**Desafio:**
Coloque todas as linhas do material abaixo numa lista JSON de strings, com uma string por linha e sem incluir as linhas em branco.

=== Itens ===

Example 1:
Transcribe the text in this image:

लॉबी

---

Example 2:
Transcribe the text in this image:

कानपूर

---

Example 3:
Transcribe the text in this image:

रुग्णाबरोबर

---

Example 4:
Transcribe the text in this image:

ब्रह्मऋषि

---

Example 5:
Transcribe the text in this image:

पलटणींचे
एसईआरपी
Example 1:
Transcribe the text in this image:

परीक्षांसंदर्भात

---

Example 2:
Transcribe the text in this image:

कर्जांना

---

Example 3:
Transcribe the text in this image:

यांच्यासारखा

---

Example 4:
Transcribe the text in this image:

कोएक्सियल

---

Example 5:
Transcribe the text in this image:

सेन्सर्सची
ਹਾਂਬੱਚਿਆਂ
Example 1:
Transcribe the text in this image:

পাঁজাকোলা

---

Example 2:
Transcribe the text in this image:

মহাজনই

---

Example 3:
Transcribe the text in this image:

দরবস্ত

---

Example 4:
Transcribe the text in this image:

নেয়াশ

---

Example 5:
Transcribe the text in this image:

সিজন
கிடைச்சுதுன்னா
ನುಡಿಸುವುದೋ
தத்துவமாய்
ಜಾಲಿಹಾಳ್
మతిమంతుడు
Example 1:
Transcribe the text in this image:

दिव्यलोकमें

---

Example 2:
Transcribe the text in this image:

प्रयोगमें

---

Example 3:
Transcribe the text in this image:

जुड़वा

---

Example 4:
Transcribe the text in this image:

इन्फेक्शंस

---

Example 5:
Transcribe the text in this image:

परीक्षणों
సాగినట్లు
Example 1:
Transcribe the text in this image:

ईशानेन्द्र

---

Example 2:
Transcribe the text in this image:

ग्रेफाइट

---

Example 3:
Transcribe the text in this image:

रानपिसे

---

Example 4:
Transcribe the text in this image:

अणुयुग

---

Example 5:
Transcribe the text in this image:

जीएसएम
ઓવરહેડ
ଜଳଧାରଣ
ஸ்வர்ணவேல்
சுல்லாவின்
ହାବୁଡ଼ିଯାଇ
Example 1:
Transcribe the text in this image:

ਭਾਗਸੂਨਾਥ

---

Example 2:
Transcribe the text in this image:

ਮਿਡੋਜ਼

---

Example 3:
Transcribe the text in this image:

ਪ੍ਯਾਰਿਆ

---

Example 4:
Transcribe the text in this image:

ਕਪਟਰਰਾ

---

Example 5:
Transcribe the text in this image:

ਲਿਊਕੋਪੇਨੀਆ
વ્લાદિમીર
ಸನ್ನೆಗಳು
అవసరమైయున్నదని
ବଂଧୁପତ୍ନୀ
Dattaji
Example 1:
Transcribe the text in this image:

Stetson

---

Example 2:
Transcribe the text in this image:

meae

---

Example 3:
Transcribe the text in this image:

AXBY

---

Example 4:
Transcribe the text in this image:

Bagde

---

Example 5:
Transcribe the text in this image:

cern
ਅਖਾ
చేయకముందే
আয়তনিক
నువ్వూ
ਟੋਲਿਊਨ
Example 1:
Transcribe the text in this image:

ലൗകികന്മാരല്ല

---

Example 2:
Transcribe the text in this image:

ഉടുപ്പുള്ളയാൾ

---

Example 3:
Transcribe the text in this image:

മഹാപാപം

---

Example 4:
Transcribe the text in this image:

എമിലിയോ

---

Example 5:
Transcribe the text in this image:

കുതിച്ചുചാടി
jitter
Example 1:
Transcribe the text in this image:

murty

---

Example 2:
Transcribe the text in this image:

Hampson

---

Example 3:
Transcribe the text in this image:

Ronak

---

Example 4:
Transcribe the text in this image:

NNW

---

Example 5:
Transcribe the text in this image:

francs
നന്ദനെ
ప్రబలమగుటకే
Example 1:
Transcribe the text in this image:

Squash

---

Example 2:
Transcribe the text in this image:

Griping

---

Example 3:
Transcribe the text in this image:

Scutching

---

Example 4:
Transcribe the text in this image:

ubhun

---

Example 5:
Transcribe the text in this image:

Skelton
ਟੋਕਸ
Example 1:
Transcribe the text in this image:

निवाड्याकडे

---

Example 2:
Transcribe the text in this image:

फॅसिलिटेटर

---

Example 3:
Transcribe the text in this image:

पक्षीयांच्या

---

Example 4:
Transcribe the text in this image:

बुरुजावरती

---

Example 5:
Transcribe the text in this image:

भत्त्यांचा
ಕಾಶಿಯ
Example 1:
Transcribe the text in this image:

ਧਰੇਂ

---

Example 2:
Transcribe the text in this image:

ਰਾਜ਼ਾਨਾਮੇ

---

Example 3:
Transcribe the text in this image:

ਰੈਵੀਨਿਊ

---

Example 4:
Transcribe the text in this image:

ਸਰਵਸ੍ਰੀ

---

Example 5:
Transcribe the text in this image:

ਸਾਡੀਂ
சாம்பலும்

===

**Solução da tarefa:**
[
  "Example 1:",
  "Transcribe the text in this image:",
  "लॉबी",
  "---",
  "Example 2:",
  "Transcribe the text in this image:",
  "कानपूर",
  "---",
  "Example 3:",
  "Transcribe the text in this image:",
  "रुग्णाबरोबर",
  "---",
  "Example 4:",
  "Transcribe the text in this image:",
  "ब्रह्मऋषि",
  "---",
  "Example 5:",
  "Transcribe the text in this image:",
  "पलटणींचे",
  "एसईआरपी",
  "Example 1:",
  "Transcribe the text in this image:",
  "परीक्षांसंदर्भात",
  "---",
  "Example 2:",
  "Transcribe the text in this image:",
  "कर्जांना",
  "---",
  "Example 3:",
  "Transcribe the text in this image:",
  "यांच्यासारखा",
  "---",
  "Example 4:",
  "Transcribe the text in this image:",
  "कोएक्सियल",
  "---",
  "Example 5:",
  "Transcribe the text in this image:",
  "सेन्सर्सची",
  "ਹਾਂਬੱਚਿਆਂ",
  "Example 1:",
  "Transcribe the text in this image:",
  "পাঁজাকোলা",
  "---",
  "Example 2:",
  "Transcribe the text in this image:",
  "মহাজনই",
  "---",
  "Example 3:",
  "Transcribe the text in this image:",
  "দরবস্ত",
  "---",
  "Example 4:",
  "Transcribe the text in this image:",
  "নেয়াশ",
  "---",
  "Example 5:",
  "Transcribe the text in this image:",
  "সিজন",
  "கிடைச்சுதுன்னா",
  "ನುಡಿಸುವುದೋ",
  "தத்துவமாய்",
  "ಜಾಲಿಹಾಳ್",
  "మతిమంతుడు",
  "Example 1:",
  "Transcribe the text in this image:",
  "दिव्यलोकमें",
  "---",
  "Example 2:",
  "Transcribe the text in this image:",
  "प्रयोगमें",
  "---",
  "Example 3:",
  "Transcribe the text in this image:",
  "जुड़वा",
  "---",
  "Example 4:",
  "Transcribe the text in this image:",
  "इन्फेक्शंस",
  "---",
  "Example 5:",
  "Transcribe the text in this image:",
  "परीक्षणों",
  "సాగినట్లు",
  "Example 1:",
  "Transcribe the text in this image:",
  "ईशानेन्द्र",
  "---",
  "Example 2:",
  "Transcribe the text in this image:",
  "ग्रेफाइट",
  "---",
  "Example 3:",
  "Transcribe the text in this image:",
  "रानपिसे",
  "---",
  "Example 4:",
  "Transcribe the text in this image:",
  "अणुयुग",
  "---",
  "Example 5:",
  "Transcribe the text in this image:",
  "जीएसएम",
  "ઓવરહેડ",
  "ଜଳଧାରଣ",
  "ஸ்வர்ணவேல்",
  "சுல்லாவின்",
  "ହାବୁଡ଼ିଯାଇ",
  "Example 1:",
  "Transcribe the text in this image:",
  "ਭਾਗਸੂਨਾਥ",
  "---",
  "Example 2:",
  "Transcribe the text in this image:",
  "ਮਿਡੋਜ਼",
  "---",
  "Example 3:",
  "Transcribe the text in this image:",
  "ਪ੍ਯਾਰਿਆ",
  "---",
  "Example 4:",
  "Transcribe the text in this image:",
  "ਕਪਟਰਰਾ",
  "---",
  "Example 5:",
  "Transcribe the text in this image:",
  "ਲਿਊਕੋਪੇਨੀਆ",
  "વ્લાદિમીર",
  "ಸನ್ನೆಗಳು",
  "అవసరమైయున్నదని",
  "ବଂଧୁପତ୍ନୀ",
  "Dattaji",
  "Example 1:",
  "Transcribe the text in this image:",
  "Stetson",
  "---",
  "Example 2:",
  "Transcribe the text in this image:",
  "meae",
  "---",
  "Example 3:",
  "Transcribe the text in this image:",
  "AXBY",
  "---",
  "Example 4:",
  "Transcribe the text in this image:",
  "Bagde",
  "---",
  "Example 5:",
  "Transcribe the text in this image:",
  "cern",
  "ਅਖਾ",
  "చేయకముందే",
  "আয়তনিক",
  "నువ్వూ",
  "ਟੋਲਿਊਨ",
  "Example 1:",
  "Transcribe the text in this image:",
  "ലൗകികന്മാരല്ല",
  "---",
  "Example 2:",
  "Transcribe the text in this image:",
  "ഉടുപ്പുള്ളയാൾ",
  "---",
  "Example 3:",
  "Transcribe the text in this image:",
  "മഹാപാപം",
  "---",
  "Example 4:",
  "Transcribe the text in this image:",
  "എമിലിയോ",
  "---",
  "Example 5:",
  "Transcribe the text in this image:",
  "കുതിച്ചുചാടി",
  "jitter",
  "Example 1:",
  "Transcribe the text in this image:",
  "murty",
  "---",
  "Example 2:",
  "Transcribe the text in this image:",
  "Hampson",
  "---",
  "Example 3:",
  "Transcribe the text in this image:",
  "Ronak",
  "---",
  "Example 4:",
  "Transcribe the text in this image:",
  "NNW",
  "---",
  "Example 5:",
  "Transcribe the text in this image:",
  "francs",
  "നന്ദനെ",
  "ప్రబలమగుటకే",
  "Example 1:",
  "Transcribe the text in this image:",
  "Squash",
  "---",
  "Example 2:",
  "Transcribe the text in this image:",
  "Griping",
  "---",
  "Example 3:",
  "Transcribe the text in this image:",
  "Scutching",
  "---",
  "Example 4:",
  "Transcribe the text in this image:",
  "ubhun",
  "---",
  "Example 5:",
  "Transcribe the text in this image:",
  "Skelton",
  "ਟੋਕਸ",
  "Example 1:",
  "Transcribe the text in this image:",
  "निवाड्याकडे",
  "---",
  "Example 2:",
  "Transcribe the text in this image:",
  "फॅसिलिटेटर",
  "---",
  "Example 3:",
  "Transcribe the text in this image:",
  "पक्षीयांच्या",
  "---",
  "Example 4:",
  "Transcribe the text in this image:",
  "बुरुजावरती",
  "---",
  "Example 5:",
  "Transcribe the text in this image:",
  "भत्त्यांचा",
  "ಕಾಶಿಯ",
  "Example 1:",
  "Transcribe the text in this image:",
  "ਧਰੇਂ",
  "---",
  "Example 2:",
  "Transcribe the text in this image:",
  "ਰਾਜ਼ਾਨਾਮੇ",
  "---",
  "Example 3:",
  "Transcribe the text in this image:",
  "ਰੈਵੀਨਿਊ",
  "---",
  "Example 4:",
  "Transcribe the text in this image:",
  "ਸਰਵਸ੍ਰੀ",
  "---",
  "Example 5:",
  "Transcribe the text in this image:",
  "ਸਾਡੀਂ",
  "சாம்பலும்"
]